On the way back home from Charleston to Atlanta, I knew that I’d have one chance for roadside barbecue. Four or five years ago, a friend of mine from Charlotte sent me a list of great barbecue places in the Carolinas. Only four of those were in South Carolina and Sweatman’s Barbecue (in his words below) stuck out:
Sweatman’s Barbecue – S.C. 453, Eutawville, S.C. No phone. It’s not easy to reach, way out in the fields beyond Holly Hill, S.C. But it’s worth the trip for excellent South Carolina barbecue. A trip through the buffet line (first-timers can go through twice) gets outside-brown chopped pork mixed with mustard sauce, tender meat from closer to the bone, terrific ribs covered with sauce, hash over rice, and even crispy pork skin. It’s only open Fridays and Saturdays, and it closes for four weeks between July and August.
This could be the redemptive barbecue strike for the whiff at Jackie Hite’s in Batesburg-Leesburg, SC, on the way up. We drove about twenty miles out of the way to find that they weren’t open for lunch….
Eutawville is about 15 miles north of I-26 and half way between Charleston and Columbia. I was psyched – a place with no phone and only open on the weekends? I’m in.
As we drive up, the first thing I notice is the fancy sign, with their phone number and URL. Phone number? URL? Uh-oh. I wonder if this means that I’ll only get to go through the line once?
It did. As we walked in the front door, the first that I thought was that this was very “intentional-looking” barbecue place. Kind of fake and over the top.

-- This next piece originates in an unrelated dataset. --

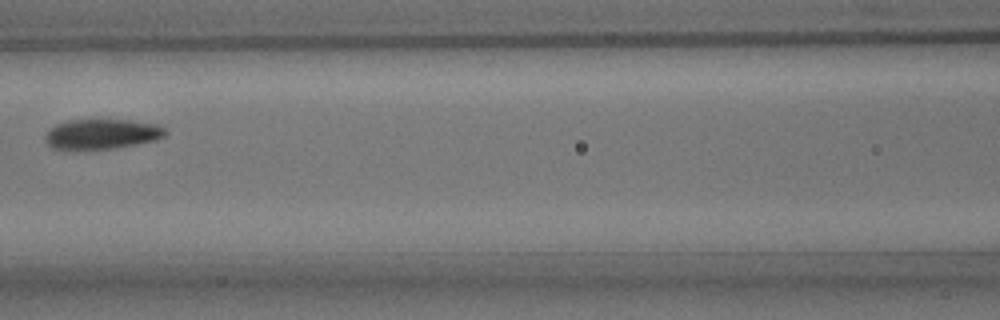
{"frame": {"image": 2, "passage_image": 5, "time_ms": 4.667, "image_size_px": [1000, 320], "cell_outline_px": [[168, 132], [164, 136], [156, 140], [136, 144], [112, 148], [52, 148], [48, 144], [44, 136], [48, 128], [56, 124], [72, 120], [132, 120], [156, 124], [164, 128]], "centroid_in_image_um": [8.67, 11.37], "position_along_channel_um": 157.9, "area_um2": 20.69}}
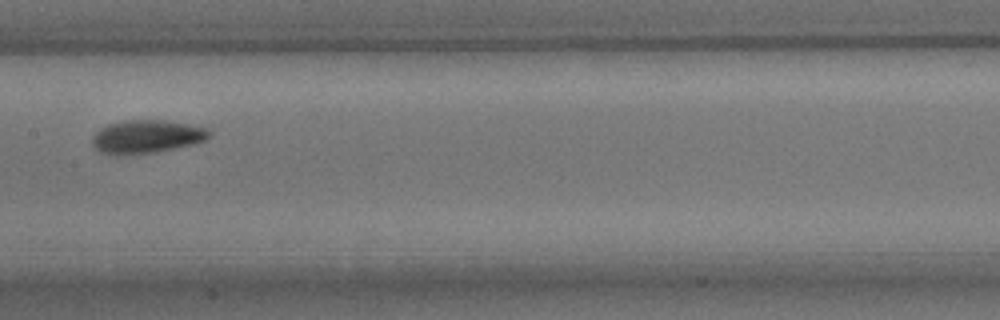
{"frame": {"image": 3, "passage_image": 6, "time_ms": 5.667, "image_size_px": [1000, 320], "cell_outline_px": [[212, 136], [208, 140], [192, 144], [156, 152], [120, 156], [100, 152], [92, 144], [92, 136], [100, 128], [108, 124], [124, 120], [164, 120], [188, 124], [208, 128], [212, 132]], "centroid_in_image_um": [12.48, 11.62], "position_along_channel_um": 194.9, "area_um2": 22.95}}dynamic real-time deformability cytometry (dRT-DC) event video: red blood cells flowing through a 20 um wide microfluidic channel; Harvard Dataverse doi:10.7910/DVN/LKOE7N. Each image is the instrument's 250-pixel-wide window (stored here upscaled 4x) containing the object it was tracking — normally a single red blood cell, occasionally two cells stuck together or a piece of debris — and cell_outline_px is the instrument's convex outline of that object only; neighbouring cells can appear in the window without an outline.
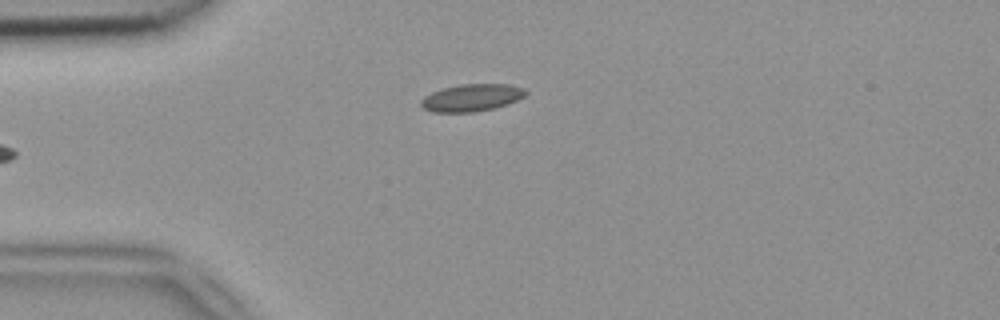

Any place where you walk in to the register, instead of to a server automatically makes me think of the Golden Trough. The guy behind the counter asks how many, and then tells me how much it is going to be. Apparently, I have little choice in the matter.
There was a single hot table, manned by a cook, to tell us what was there – mac-n-cheese, green beans, barbecue hash, chopped pork, pig skin, ribs and banana pudding.
The buffet line was a single pass. I decided to try all of the meats and the mac-n-cheese. Three comments:
- Don’t waste plate real estate on mac-n-cheese and other peripherals;
- They gave you one rib – no more. That just sucks;
- Had I know how good the hash was, I’d have covered the plate in rice, then hash, then chopped pork and my single blessed rib.
The rib was good, but not great. The fried pig skin was fairly awful. The pork (inside and less burnt) was okay. But the hash was really good. For those of us who don’t know about barbecue hash, it’s a South Carolina alternative to Brunswick Stew. While the stew would have every vegetables, plus extra meats in a stewpot, the hash had all the pig parts (from ears, through pork and rib-tips, to feet) ground up very fine into a sauce that resembles Coney chili. It was really tasty on the rice.
There were three sauces on the table, a sweet, vinegary sauce, a South Carolina mustard sauce and a spicy mustard sauce. I really liked the spicy sauce. And the banana pudding?
Really? It was good, but there was so little that you could barely taste it. After reading some reviews when we got home, and found that there had been a change of hands a couple of years back. I guess I can’t blame my friend for a bad recommendation, as his advice was pre-change-of-hands. Live and learn. It wasn’t awful. It just wasn’t a destination, like I thought it was. 78% sounds about right.